■ **所给节选**
++++

因此,当务之急是把互联网纳入国家战略。同时,从国安委第一次会议上明确的“11种安全”的角度看,“11种安全”的几乎每一种都与网络信息安全有着不同程度的关联;威胁国家安全的一些传统手段,近年来也纷纷借助网络转换了方式。因此,网络安全作为一种国家战略更加显示出它的重要性。

事实上,在2014年的全国两会上,对于“网络安全”的讨论就已经成为一个热门话题,同时,有关“网络安全”的内容在政府工作报告中首次出现,舆论普遍认为此举体现了中国最高层全面深化改革、加强顶层设计的意志,显示出保障网络安全、维护国家利益、推动信息化发展的决心,更标志着我们这个拥有6亿网民的网络大国加速向网络强国挺进。因此,对于习近平在讲话中强调的网络信息安全问题,公众就表现出了极大的认同。尤其是习近平所指出的,当今世界,信息技术革命日新月异,对国际政治、经济、文化、社会、军事等领域发展产生了深刻影响。信息化和经济全球化相互促进,互联网已经融入社会生活方方面面,深刻改变了人们的生产和生活方式。我国正处在这个大潮之中,受到的影响越来越深。虽然我国互联网和信息化工作取得了显着发展成就,网络走入千家万户,网民数量世界第一,我国已成为网络大国。同时也要看到,我们在自主创新方面还相对落后,区域和城乡差异比较明显,特别是人均带宽与国际先进水平差距较大,国内互联网发展瓶颈仍然较为突出。

早在2010年,美国就成立了网络领导部门。当时“中国是否要成立网络相关部门”还曾经在网络上引起热议,9成的民众表示赞同。而2013年,由斯诺登引爆的“棱镜门”事件客观上形成了各国在全球范围内开展网络和信息安全对话的倒逼环境。网络安全与国家安全息息相关,尤其是随着信息化网络空间的争夺日趋激烈,网络安全已成为国家战略利益拓展的新制高点。中国必须加强网络空间战略预警,以确保及时感知预警,积极防御。对此,习近平指出,没有网络安全就没有国家安全,没有信息化就没有现代化。建设网络强国,要有自己的技术,有过硬的技术;要有丰富全面的信息服务,繁荣发展的网络文化;要有良好的信息基础设施,形成实力雄厚的信息经济;要有高素质的网络安全和信息化人才队伍;要积极开展双边、多边的互联网国际交流合作。建设网络强国的战略部署要与“两个一百年”奋斗目标同步推进,向着网络基础设施基本普及、自主创新能力显着增强、信息经济全面发展、网络安全保障有力的目标不断前进。习近平强调,要制定全面的信息技术、网络技术研究发展战略,下大气力解决科研成果转化问题。要出台支持企业发展的政策,让它们成为技术创新主体,成为信息产业发展主体。要抓紧制定立法规划,完善互联网信息内容管理、关键信息基础设施保护等法律法规,依法治理网络空间,维护公民合法权益。

++++

■ **所列条目**
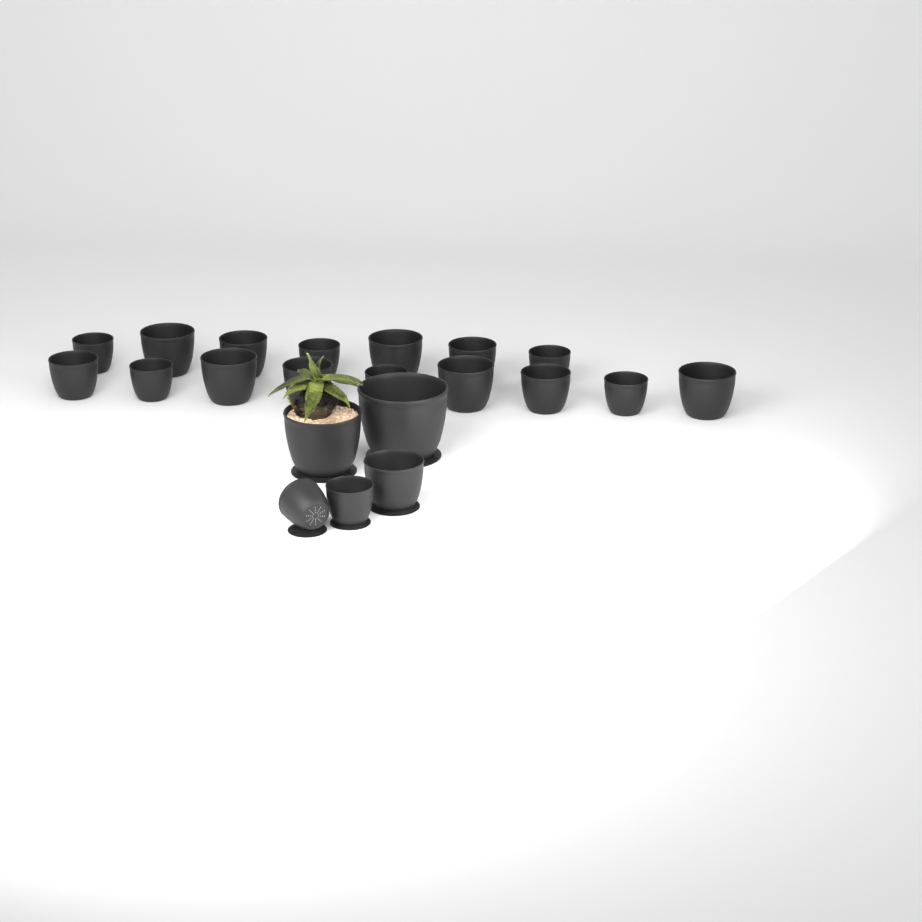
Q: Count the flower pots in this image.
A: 21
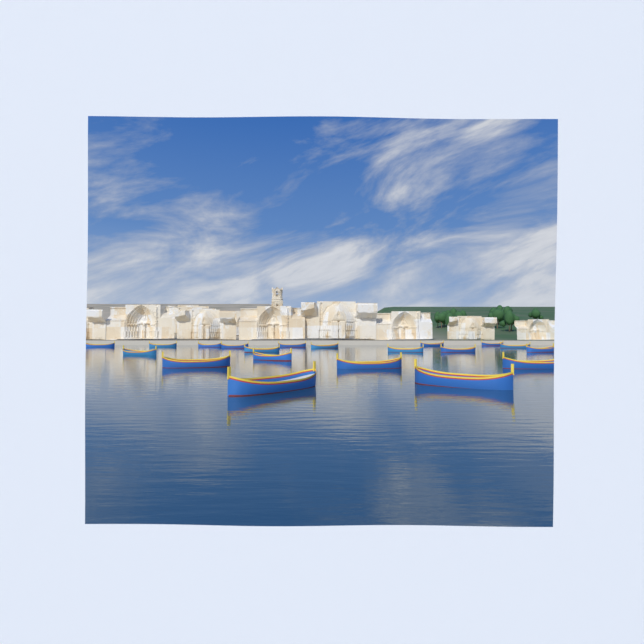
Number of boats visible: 20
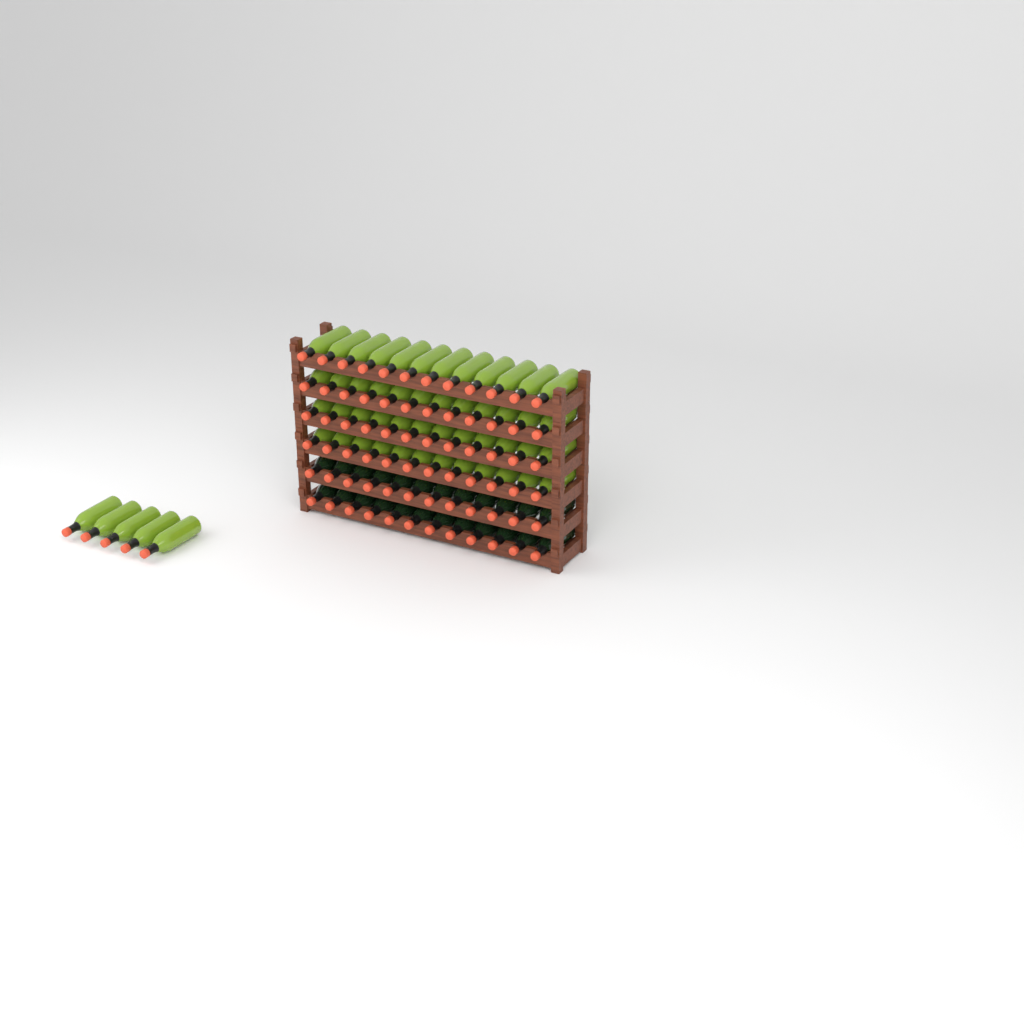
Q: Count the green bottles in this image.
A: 53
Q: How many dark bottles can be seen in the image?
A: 24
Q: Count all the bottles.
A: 77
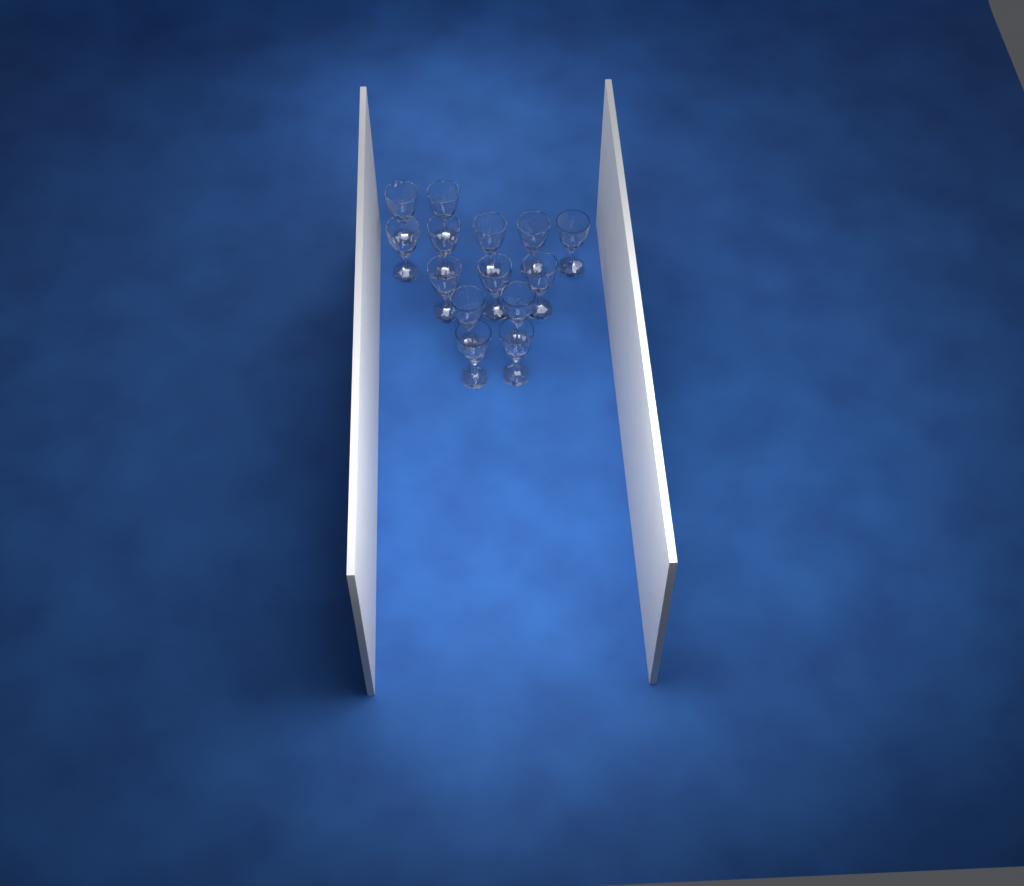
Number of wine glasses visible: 14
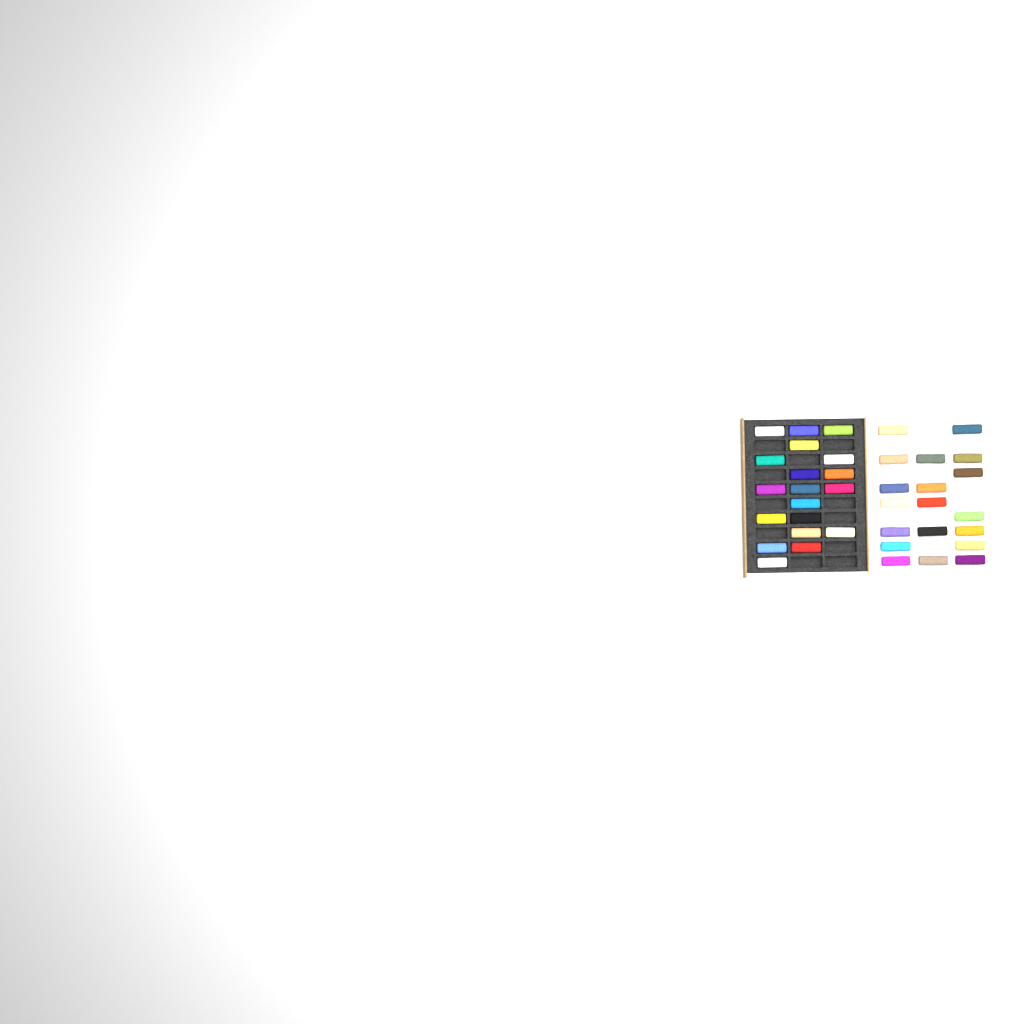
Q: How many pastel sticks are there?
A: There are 38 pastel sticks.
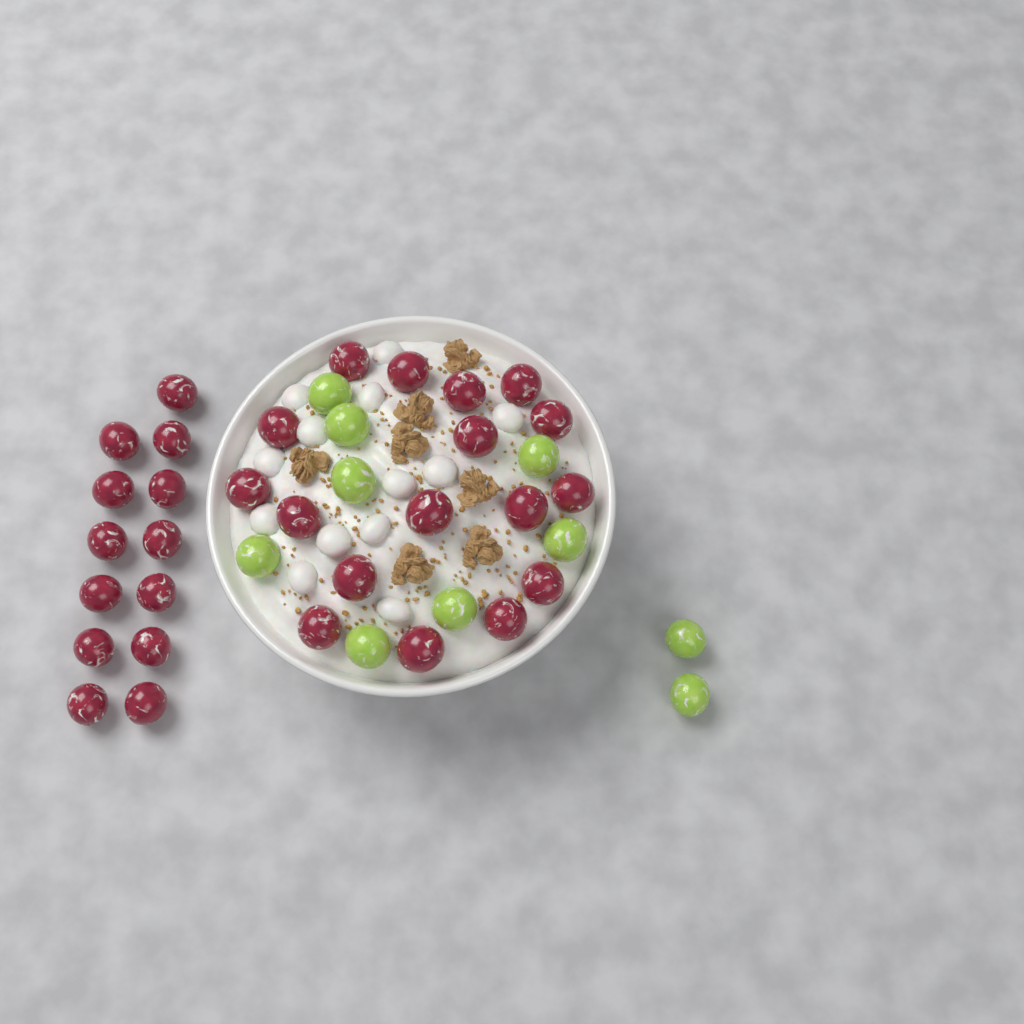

++++

■ **待完成任务**
a: 在网络安全那段节选中,建设网络强国的战略部署要朝着哪些目标不断前进?请全部列出。
b: 从网络安全那段节选的最后一句之后接着往下续写。

■ **答案列表**
a:
- 网络基础设施基本普及
- 自主创新能力显着增强
- 信息经济全面发展
- 网络安全保障有力

b:
按照不久前发布的一份联合国裁军机构报告称,世界上有46个国家建立了网络作战部队,100多个国家在发展网络战装备。这两年,周边国家韩国、日本、印度以及朝鲜都开始有所动作。美国、英国、日本、以色列、法国则正式宣布开发进攻性武器,提高网络攻击能力。从这个角度说,我们在网络空间里不可能当一辈子租客,必须在关键技术和重点防护手段上有所突破,构建自主可信的国家网络安全防护体系。同时,把战略管理的着力点放在“跨域融合”上。立足于国家安全和现代化建设的全局,平衡好利益冲突,融合好利益诉求,研究解决好信息化发展和管理中那些跨部门、跨领域、超越局部利益和短期利益的瓶颈问题。

在这个问题上,神州数码董事局主席郭为甚至提出攻防结合,培育“进攻性”的网络防御能力的设想。他认为,作为拥有6亿网民的网络大国以及信息窃取、网络攻击的主要受害国,我们应该用全球化的思维审视我国的信息安全形势,制定“攻防结合”的国家信息安全战略,并迅速部署实施。其三点建议是:

第一,将被动防御的网络安全应对战略,调整为攻防结合的威慑型安全战略。

第二,积极推动建立全球网络环境“联合国”,并推动相关国际公约的达成和实施。

第三,积极倡导自主知识产权网络产品的开发,有目标、有步骤地提升重点领域网络产品的国产化率。

另外,中国互联网协会副理事长黄澄清则提出建议,加强网络安全,首先要进行顶层设计,把政策制定好并落实下去;进一步完善网络安全方面的法律法规,以便在出现网络信息安全事件时可以有评判的依据。

其次,要注重网络与信息安全领域立法,使对网络的管理有法可依,管理机构的运行才会更加高效。我国网络安全立法还存在很明显的不足,从总体上看比较分散,立法层次较低,尚未构成信息安全法律体系。因此,加快网络安全立法研究,推动国家网络安全立法进程,迫在眉睫。

当然,网络生活目前已成为无数社会成员现实社会生活的重要部分,由于网民数量庞大,网络能够极其方便地实现跨地域、跨国界沟通,使得网民的范围远远超出常住人口与流动人口的概念。在这种情况下,网络作为重要的舆论工具和舆论场所,与突发事件、群体性事件也紧密相关,这些事件往往伴随大量虚假信息、网络谣言的飞速传播。对此,习近平在这次会议上特别指出,要做好网上舆论工作是一项长期任务,要创新改进网上宣传,运用网络传播规律,弘扬主旋律,激发正能量,大力培育和践行社会主义核心价值观,把握好网上舆论引导的时、度、效,使网络空间清朗起来。习近平强调,网络信息是跨国界流动的,信息流引领技术流、资金流、人才流,信息资源日益成为重要的生产要素和社会财富,信息掌握的多寡成为国家软实力和竞争力的重要标志。信息技术和产业发展程度决定着信息化发展水平,要加强核心技术自主创新和基础设施建设,提升信息采集、处理、传播、利用、安全能力,更好惠及民生。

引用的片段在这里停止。